1. Bless Don’t Curse (Vs. 14) Paul calls us to meet violence, not with violence, but with blessing—a shocking idea, but not original with Paul: Jesus calls us to turn the other cheek, to go the second mile, to love our enemies and to pray for those who persecute us (Matthew 5:38-44). In the Lord’s prayer (Luke 6:37). At the cross. (Luke 23:34). Stephen (Acts 7:60), Paul in (1 Corinthians 4:12), and finally (1 Peter 3:9).

2. Identify with the Joys and Sorrows of Others (v. 15). We often observe people jealous of other people’s good fortune and judgmental about their bad fortune. We should be different!

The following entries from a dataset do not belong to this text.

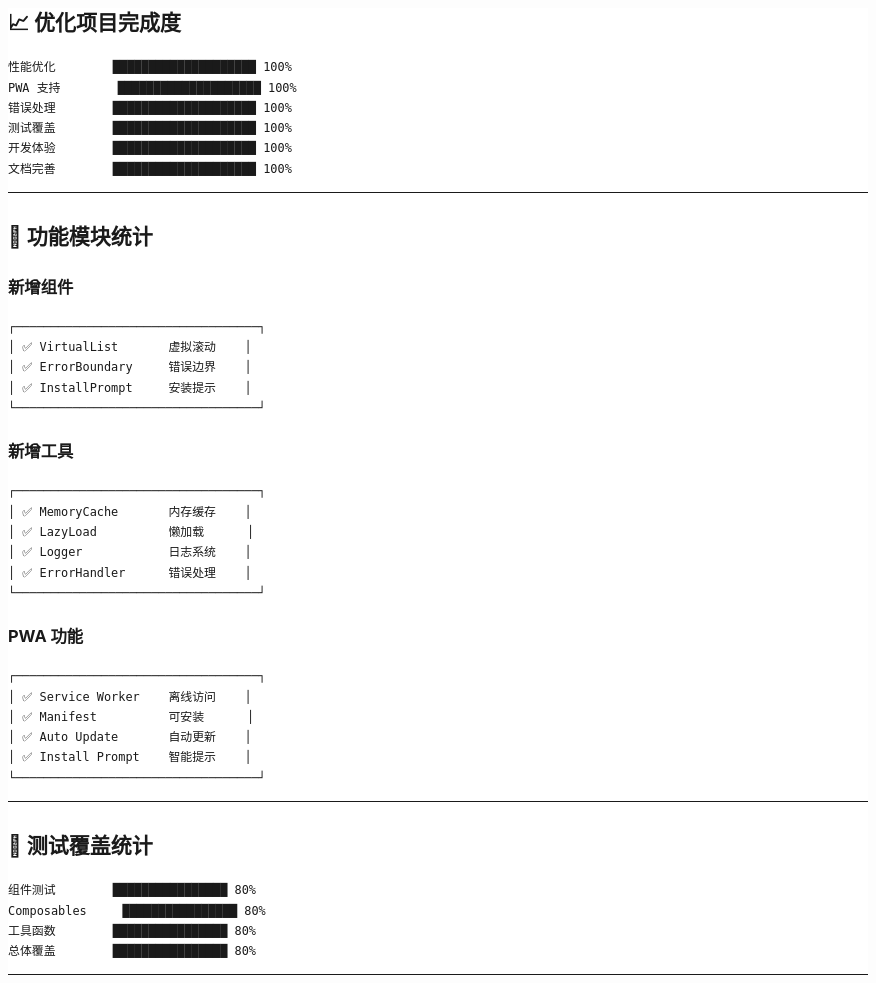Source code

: 
## 📈 优化项目完成度

```
性能优化        ████████████████████ 100%
PWA 支持        ████████████████████ 100%
错误处理        ████████████████████ 100%
测试覆盖        ████████████████████ 100%
开发体验        ████████████████████ 100%
文档完善        ████████████████████ 100%
```

---

## 🎨 功能模块统计

### 新增组件
```
┌──────────────────────────────────┐
│ ✅ VirtualList       虚拟滚动    │
│ ✅ ErrorBoundary     错误边界    │
│ ✅ InstallPrompt     安装提示    │
└──────────────────────────────────┘
```

### 新增工具
```
┌──────────────────────────────────┐
│ ✅ MemoryCache       内存缓存    │
│ ✅ LazyLoad          懒加载      │
│ ✅ Logger            日志系统    │
│ ✅ ErrorHandler      错误处理    │
└──────────────────────────────────┘
```

### PWA 功能
```
┌──────────────────────────────────┐
│ ✅ Service Worker    离线访问    │
│ ✅ Manifest          可安装      │
│ ✅ Auto Update       自动更新    │
│ ✅ Install Prompt    智能提示    │
└──────────────────────────────────┘
```

---

## 🧪 测试覆盖统计

```
组件测试        ████████████████ 80%
Composables     ████████████████ 80%
工具函数        ████████████████ 80%
总体覆盖        ████████████████ 80%
```

---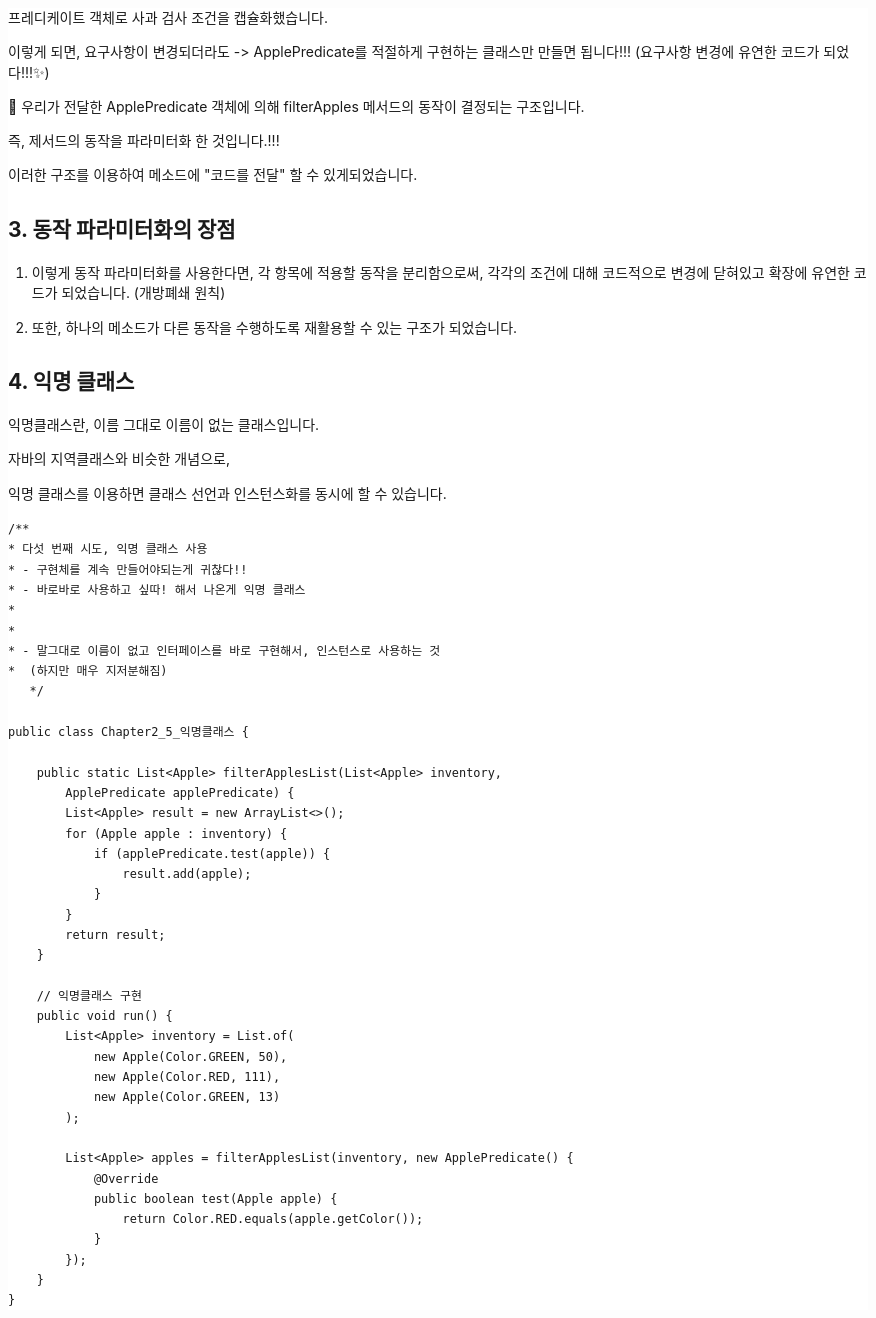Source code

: 프레디케이트 객체로 사과 검사 조건을 캡슐화했습니다.

이렇게 되면, 요구사항이 변경되더라도 -> ApplePredicate를 적절하게 구현하는 클래스만 만들면 됩니다!!! (요구사항 변경에 유연한 코드가 되었다!!!✨)

📌 우리가 전달한 ApplePredicate 객체에 의해 filterApples 메서드의 동작이 결정되는 구조입니다.

즉, 제서드의 동작을 파라미터화 한 것입니다.!!!

이러한 구조를 이용하여 메소드에 "코드를 전달" 할 수 있게되었습니다.

## 3. 동작 파라미터화의 장점

1) 이렇게 동작 파라미터화를 사용한다면, 각 항목에 적용할 동작을 분리함으로써, 각각의 조건에 대해 코드적으로 변경에 닫혀있고 확장에 유연한 코드가 되었습니다. (개방폐쇄 원칙)


2) 또한, 하나의 메소드가 다른 동작을 수행하도록 재활용할 수 있는 구조가 되었습니다.

## 4. 익명 클래스

익명클래스란, 이름 그대로 이름이 없는 클래스입니다.

자바의 지역클래스와 비슷한 개념으로,

익명 클래스를 이용하면 클래스 선언과 인스턴스화를 동시에 할 수 있습니다.

```
/**
* 다섯 번째 시도, 익명 클래스 사용
* - 구현체를 계속 만들어야되는게 귀찮다!!
* - 바로바로 사용하고 싶따! 해서 나온게 익명 클래스
*
*
* - 말그대로 이름이 없고 인터페이스를 바로 구현해서, 인스턴스로 사용하는 것
*  (하지만 매우 지저분해짐)
   */

public class Chapter2_5_익명클래스 {

    public static List<Apple> filterApplesList(List<Apple> inventory,
        ApplePredicate applePredicate) {
        List<Apple> result = new ArrayList<>();
        for (Apple apple : inventory) {
            if (applePredicate.test(apple)) {
                result.add(apple);
            }
        }
        return result;
    }

    // 익명클래스 구현
    public void run() {
        List<Apple> inventory = List.of(
            new Apple(Color.GREEN, 50),
            new Apple(Color.RED, 111),
            new Apple(Color.GREEN, 13)
        );

        List<Apple> apples = filterApplesList(inventory, new ApplePredicate() {
            @Override
            public boolean test(Apple apple) {
                return Color.RED.equals(apple.getColor());
            }
        });
    }
}
```
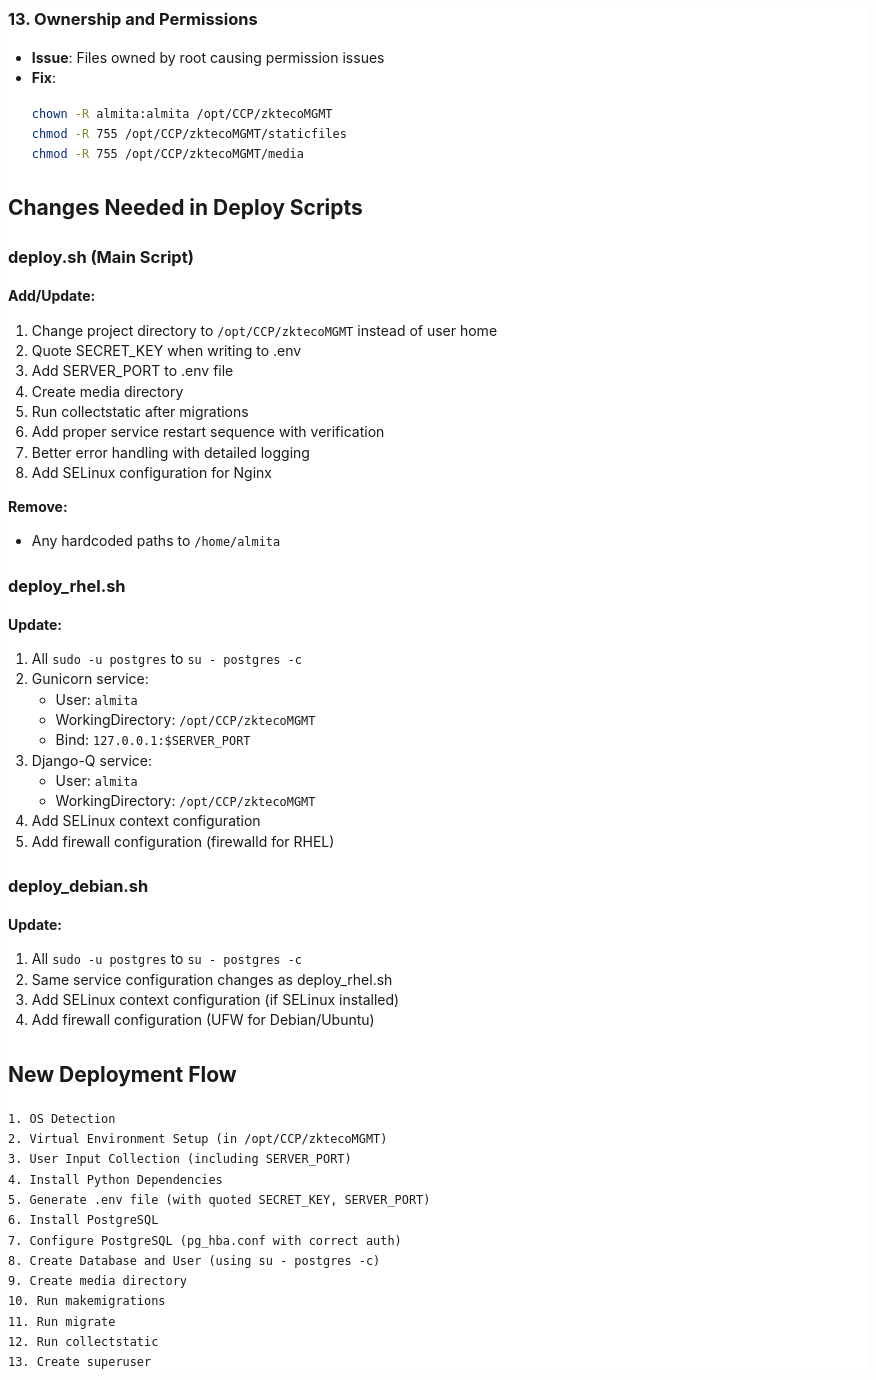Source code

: ### 13. **Ownership and Permissions**
- **Issue**: Files owned by root causing permission issues
- **Fix**:
  ```bash
  chown -R almita:almita /opt/CCP/zktecoMGMT
  chmod -R 755 /opt/CCP/zktecoMGMT/staticfiles
  chmod -R 755 /opt/CCP/zktecoMGMT/media
  ```

## Changes Needed in Deploy Scripts

### deploy.sh (Main Script)

**Add/Update:**
1. Change project directory to `/opt/CCP/zktecoMGMT` instead of user home
2. Quote SECRET_KEY when writing to .env
3. Add SERVER_PORT to .env file
4. Create media directory
5. Run collectstatic after migrations
6. Add proper service restart sequence with verification
7. Better error handling with detailed logging
8. Add SELinux configuration for Nginx

**Remove:**
- Any hardcoded paths to `/home/almita`

### deploy_rhel.sh

**Update:**
1. All `sudo -u postgres` to `su - postgres -c`
2. Gunicorn service:
   - User: `almita`
   - WorkingDirectory: `/opt/CCP/zktecoMGMT`
   - Bind: `127.0.0.1:$SERVER_PORT`
3. Django-Q service:
   - User: `almita`
   - WorkingDirectory: `/opt/CCP/zktecoMGMT`
4. Add SELinux context configuration
5. Add firewall configuration (firewalld for RHEL)

### deploy_debian.sh

**Update:**
1. All `sudo -u postgres` to `su - postgres -c`
2. Same service configuration changes as deploy_rhel.sh
3. Add SELinux context configuration (if SELinux installed)
4. Add firewall configuration (UFW for Debian/Ubuntu)

## New Deployment Flow

```
1. OS Detection
2. Virtual Environment Setup (in /opt/CCP/zktecoMGMT)
3. User Input Collection (including SERVER_PORT)
4. Install Python Dependencies
5. Generate .env file (with quoted SECRET_KEY, SERVER_PORT)
6. Install PostgreSQL
7. Configure PostgreSQL (pg_hba.conf with correct auth)
8. Create Database and User (using su - postgres -c)
9. Create media directory
10. Run makemigrations
11. Run migrate
12. Run collectstatic
13. Create superuser
```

3. Live in harmony with one another; (v. 16a) literally, “thinking the same thing toward one another.” While this does not require us to agree at every point, it does require us to be agreeable.

4. Be Humble (v. 16b). Be as mindful of another’s worth as you are your own. Remember you are what you are by God’s grace and not your effort. Rom 3:24

5. Do Not Overestimate Yourself (v. 16c). This is good advice for every human relationship. Humility draws people near, but conceit repels.

6. Never repay anyone evil for evil (v. 17a) is similar in meaning to “Bless those who persecute you; bless, and don’t curse” (v. 14).

7. Live Nobly in the Sight of All (v. 17b). We must be careful, not only about proper conduct, but also about appearances. Do things in such a way that everyone can see you are honourable. This is not eye service but preventing those who are weak in faith from stumbling. The more visible our position, the more careful we must be.

8. Live at Peace with Everyone (v. 18). Here, we see Paul inserting two qualifications for living at peace with everyone (a) “If possible” and (b) “as far as it depends on you”. There are, unfortunately, people who will not allow us to live in peace, and Paul says that we do our part to establish peaceful relationships.  He doesn’t hold us responsible for the other person’s response to our efforts.  We can’t control the other person; we can control only ourselves.

9. Don’t Seek Revenge (v. 19). Paul tells us not to seek vengeance (also see 14, 17). The reason is simple—we can trust God to do the right thing. If a person deserves punishment, God will take care of it, whether now or in the Day of Judgment. Seeking revenge is consuming! Leaving the matter in God’s hands solves a host of problems. For one thing, God is a perfect judge, and will not make a mistake. For another, God is in a position to insure that justice is served, whereas we might put ourselves in physical or legal jeopardy by seeking vengeance.

Verses 20-21 CONCLUSION 

““20 But if your enemy is hungry, feed him; if he is thirsty, give him a drink; for by doing this you will heap burning coals on his head.” 21 Do not be overcome and conquered by evil, but overcome evil with good.” AMP

When Paul tells us in verse 20 to feed and to give drink to our enemy, he was using food and drink as metaphors for any kind of needed help. If we were to see our enemy stuck in a ditch, this verse would call us to lend a helping hand, instead of saying “serves them right!” “You will heap burning coals on his head” implies you will make the recipient of your grace burn with shame at having treated you badly. Do not be overcome and conquered by evil, but overcome evil with good. (Vs 21). Does the end really justify the means?  This verse says that it doesn’t.  If we use evil means to achieve a worthwhile end, our evil means will compromise both our character and our witness.  If we are to accomplish what Christ has called us to do, we must accomplish it through the ultimate Christian virtue, love. That expresses itself in these attitudes and actions.